BRUSSELS, Jan 13 (Reuters) - The euro zone should be able to agree how to restructure and finance a troubled bank in the space of a single weekend, Sabine Lautenschlaeger, Germany’s candidate for a vacant seat on the European Central Bank’s board, said on Monday.
After more than a year of talks, ministers from across the European Union agreed in December a scheme to close failing banks - a vital step towards completion of the bloc’s banking union - but the process will be complex and politicised.
“I don’t have a better solution for you with respect to the structure of decision-making,” Lautenschlaeger told a European parliament committee in Strasbourg.
Lautenschlaeger, who is also Germany’s Bundesbank vice president, said having a European Resolution Mechanism and a common fund was very important, stressing the necessity of being able to wind up a troubled bank over a weekend.
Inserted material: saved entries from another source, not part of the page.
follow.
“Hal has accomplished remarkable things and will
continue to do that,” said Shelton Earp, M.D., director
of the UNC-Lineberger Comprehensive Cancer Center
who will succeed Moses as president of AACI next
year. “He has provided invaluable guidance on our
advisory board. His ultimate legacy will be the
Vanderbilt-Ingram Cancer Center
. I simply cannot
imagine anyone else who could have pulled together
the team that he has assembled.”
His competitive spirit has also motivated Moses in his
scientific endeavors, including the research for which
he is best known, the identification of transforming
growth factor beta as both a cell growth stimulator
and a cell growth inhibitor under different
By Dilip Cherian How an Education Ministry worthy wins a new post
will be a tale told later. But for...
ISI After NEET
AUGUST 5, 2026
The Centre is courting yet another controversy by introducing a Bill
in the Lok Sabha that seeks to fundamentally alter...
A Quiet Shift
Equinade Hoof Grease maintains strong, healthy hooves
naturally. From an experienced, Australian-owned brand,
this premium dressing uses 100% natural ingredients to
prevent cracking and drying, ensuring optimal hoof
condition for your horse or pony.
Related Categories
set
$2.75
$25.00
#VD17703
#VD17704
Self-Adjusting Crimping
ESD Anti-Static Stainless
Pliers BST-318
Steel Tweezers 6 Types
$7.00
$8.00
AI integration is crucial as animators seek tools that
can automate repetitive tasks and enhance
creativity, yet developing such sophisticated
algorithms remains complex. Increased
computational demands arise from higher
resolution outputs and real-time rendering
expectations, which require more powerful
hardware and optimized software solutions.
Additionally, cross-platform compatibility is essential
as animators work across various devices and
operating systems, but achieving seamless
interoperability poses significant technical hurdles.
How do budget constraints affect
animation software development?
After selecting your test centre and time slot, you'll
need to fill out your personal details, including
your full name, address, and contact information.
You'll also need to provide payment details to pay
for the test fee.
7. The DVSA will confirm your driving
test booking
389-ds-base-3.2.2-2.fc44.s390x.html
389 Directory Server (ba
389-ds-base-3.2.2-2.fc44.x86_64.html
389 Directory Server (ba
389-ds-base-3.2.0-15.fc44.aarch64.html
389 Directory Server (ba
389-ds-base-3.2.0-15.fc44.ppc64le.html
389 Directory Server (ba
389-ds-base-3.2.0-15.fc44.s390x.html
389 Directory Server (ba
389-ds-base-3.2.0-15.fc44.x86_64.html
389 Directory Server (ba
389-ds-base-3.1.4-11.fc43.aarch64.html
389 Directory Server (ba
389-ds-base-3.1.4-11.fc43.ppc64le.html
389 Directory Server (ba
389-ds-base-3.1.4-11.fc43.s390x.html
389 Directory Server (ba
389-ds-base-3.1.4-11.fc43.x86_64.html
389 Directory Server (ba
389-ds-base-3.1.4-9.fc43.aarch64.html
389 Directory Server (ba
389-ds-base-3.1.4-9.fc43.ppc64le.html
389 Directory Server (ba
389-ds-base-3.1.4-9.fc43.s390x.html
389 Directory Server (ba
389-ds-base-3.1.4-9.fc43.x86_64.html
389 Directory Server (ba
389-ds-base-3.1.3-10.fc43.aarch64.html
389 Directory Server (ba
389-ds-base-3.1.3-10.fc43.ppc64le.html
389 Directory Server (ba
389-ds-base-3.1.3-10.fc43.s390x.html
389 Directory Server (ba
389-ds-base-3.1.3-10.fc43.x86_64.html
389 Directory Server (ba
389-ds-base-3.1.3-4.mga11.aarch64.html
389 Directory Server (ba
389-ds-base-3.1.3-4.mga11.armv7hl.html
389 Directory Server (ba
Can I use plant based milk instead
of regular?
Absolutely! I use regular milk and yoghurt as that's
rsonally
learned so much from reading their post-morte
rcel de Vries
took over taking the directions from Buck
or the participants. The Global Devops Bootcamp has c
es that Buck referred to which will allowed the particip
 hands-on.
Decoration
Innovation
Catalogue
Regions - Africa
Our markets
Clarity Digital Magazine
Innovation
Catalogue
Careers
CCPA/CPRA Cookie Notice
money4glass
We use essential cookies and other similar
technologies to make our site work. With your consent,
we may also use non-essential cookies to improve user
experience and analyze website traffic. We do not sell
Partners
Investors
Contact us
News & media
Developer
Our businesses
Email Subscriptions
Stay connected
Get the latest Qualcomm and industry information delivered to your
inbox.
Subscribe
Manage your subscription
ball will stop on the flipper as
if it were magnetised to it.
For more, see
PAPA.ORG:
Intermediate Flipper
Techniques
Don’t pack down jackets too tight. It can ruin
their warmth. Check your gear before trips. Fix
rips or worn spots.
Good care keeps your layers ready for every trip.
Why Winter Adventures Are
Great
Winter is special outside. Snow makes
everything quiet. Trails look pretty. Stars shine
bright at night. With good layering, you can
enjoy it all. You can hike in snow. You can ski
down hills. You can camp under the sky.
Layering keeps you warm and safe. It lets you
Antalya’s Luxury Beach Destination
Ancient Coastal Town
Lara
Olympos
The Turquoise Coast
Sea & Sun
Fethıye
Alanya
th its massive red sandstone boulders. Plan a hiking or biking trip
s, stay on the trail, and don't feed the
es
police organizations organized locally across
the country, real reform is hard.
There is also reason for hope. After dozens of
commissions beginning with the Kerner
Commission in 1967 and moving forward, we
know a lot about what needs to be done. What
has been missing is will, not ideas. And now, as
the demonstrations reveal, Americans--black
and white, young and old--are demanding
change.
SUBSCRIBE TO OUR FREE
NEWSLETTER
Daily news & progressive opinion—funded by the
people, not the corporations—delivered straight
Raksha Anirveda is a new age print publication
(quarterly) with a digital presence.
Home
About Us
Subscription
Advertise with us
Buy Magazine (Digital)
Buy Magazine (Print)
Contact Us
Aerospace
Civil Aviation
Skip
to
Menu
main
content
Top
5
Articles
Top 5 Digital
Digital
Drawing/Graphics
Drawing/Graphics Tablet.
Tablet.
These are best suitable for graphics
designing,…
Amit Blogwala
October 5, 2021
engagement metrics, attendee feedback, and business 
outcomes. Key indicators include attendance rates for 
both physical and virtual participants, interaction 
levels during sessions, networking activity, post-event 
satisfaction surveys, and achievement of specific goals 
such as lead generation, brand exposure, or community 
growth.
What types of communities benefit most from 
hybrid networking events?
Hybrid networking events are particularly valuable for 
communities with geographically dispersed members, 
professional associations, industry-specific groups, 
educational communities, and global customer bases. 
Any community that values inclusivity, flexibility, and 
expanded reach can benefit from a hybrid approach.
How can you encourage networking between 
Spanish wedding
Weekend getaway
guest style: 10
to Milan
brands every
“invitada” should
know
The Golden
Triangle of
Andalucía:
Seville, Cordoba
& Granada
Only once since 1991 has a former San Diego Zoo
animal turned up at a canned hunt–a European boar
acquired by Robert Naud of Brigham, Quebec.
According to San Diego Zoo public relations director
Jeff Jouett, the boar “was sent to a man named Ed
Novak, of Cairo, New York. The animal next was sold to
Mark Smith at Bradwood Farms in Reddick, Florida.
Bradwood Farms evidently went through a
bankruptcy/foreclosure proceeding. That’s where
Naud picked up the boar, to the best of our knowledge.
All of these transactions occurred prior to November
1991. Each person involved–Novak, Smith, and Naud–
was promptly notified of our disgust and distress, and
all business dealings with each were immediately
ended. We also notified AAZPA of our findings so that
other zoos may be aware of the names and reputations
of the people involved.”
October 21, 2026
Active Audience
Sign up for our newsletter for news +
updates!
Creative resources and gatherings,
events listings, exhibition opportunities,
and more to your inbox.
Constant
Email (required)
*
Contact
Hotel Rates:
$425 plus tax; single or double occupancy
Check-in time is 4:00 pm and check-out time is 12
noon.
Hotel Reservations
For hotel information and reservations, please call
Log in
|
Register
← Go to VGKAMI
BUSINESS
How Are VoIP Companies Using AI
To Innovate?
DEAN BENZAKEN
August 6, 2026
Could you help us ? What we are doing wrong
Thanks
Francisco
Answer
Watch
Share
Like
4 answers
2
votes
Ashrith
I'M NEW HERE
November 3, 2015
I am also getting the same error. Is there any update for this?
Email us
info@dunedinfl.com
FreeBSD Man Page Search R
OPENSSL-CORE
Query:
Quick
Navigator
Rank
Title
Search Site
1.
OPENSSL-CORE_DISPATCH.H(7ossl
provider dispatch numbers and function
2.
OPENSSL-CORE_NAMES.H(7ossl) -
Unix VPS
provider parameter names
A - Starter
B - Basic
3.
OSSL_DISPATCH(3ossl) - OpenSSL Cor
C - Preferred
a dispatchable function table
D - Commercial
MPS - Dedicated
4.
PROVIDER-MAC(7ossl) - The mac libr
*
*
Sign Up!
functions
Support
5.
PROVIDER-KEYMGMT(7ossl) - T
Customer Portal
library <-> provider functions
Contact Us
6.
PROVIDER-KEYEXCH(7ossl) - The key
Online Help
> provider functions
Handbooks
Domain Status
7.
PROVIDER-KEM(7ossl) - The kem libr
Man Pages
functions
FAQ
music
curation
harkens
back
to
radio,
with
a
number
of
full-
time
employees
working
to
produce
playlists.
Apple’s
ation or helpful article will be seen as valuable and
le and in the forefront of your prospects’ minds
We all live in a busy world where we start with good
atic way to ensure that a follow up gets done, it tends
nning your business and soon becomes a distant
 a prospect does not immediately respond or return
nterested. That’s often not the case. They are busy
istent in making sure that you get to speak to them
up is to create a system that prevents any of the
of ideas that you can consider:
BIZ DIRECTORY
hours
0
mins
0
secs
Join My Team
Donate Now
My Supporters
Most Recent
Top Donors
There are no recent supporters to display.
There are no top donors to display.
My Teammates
“We need to have a structure where it is possible to start a resolution on Friday night and to finish it on Monday morning at 1 o’clock because then Japan, Tokyo opens. That is a really important requirement,” she said.
Ways to achieve such a swift outcome were up for discussion, Lautenschlaeger said.
Despite progress, central elements of the banking union project are still missing. For one, Germany continues to stand firm against the use of euro zone money to back a scheme for tackling troubled banks.
Completion of a joint, mutualised resolution fund of roughly 55 billion euros ($75 billion) is expected only in 2026.